Pearlman, however, has clearly signaled that he is not backing away from his efforts to convince residents that the new police headquarters is a boondoggle.

More emailed criticism
A Save Boca email sent out two days after the council meeting again criticized the purported $190 million cost and credited Pearlman for being the only council member to oppose the project and the bond issue.

The email featured a rendering of the other council members on a Monopoly board, with Thomson throwing Monopoly money into the air.

“The city continues to treat your hard-earned taxpayer dollars like monopoly money” to build the police headquarters, the email states.

“You can’t put $190 million on the table and then cut it down to $120 million and then say this is reasonable,” it said. “You’re still gouging the tax payers for something they didn’t ask for.”

The email also criticized Grau and Sipple for their statements during the May 26 meeting.

Police chief’s report
The possible locations for the police headquarters include the downtown campus, where the current headquarters sits, and city-owned land adjacent to the Spanish River Library at the intersection of Spanish River and Broken Sound boulevards.

City officials have long said that a new police headquarters is badly needed to replace the 45-year-old building that is in poor condition and way too small to meet present needs.

Acting Police Chief Seth Dubinsky told the council that briefings must be held outside because there is not enough space inside. One-time closets have been repurposed to house two or three employees. The department no longer has enough room to house all its property and evidence.
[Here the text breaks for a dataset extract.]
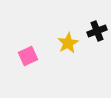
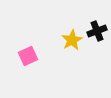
yellow star: moved 4 px right, 3 px up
Police officials previously have said that various functions now are located in seven buildings, creating inefficiency and coordination problems.

Residents’ second chance to vote on whether to approve a bond issue most likely will take place at the March 9, 2027, city election.

Residents would pay for it with a property tax increase. Officials have not yet said how much it will cost them. But the ballot measure that residents voted down on March 10 would have increased the tax rate by 0.26 mills, or $123.74 a year on a property with an assessed value of $475,000.

Residents will have a chance to voice opinions later this summer and fall. The Community Advisory Council will advise the City Council on what residents want and their reaction to funding the building. If the bond issue goes forward and is approved, construction would be completed in 2031.

Meanwhile, the council is still determining how to improve the downtown campus now that the public-private partnership with developers Terra and Frisbie Group was torpedoed by voters on March 10.

The council on May 11 sidelined Thomson’s proposal to create a task force that would gather the ideas and preferences of residents on a new vision for the area.

Instead, the city will hire a consultant that will conduct wide-ranging efforts to find out what residents would prefer. The council will rank those that applied at a special meeting on June 30 and will award the contract on July 28.

The consultant would finalize its recommendations in January.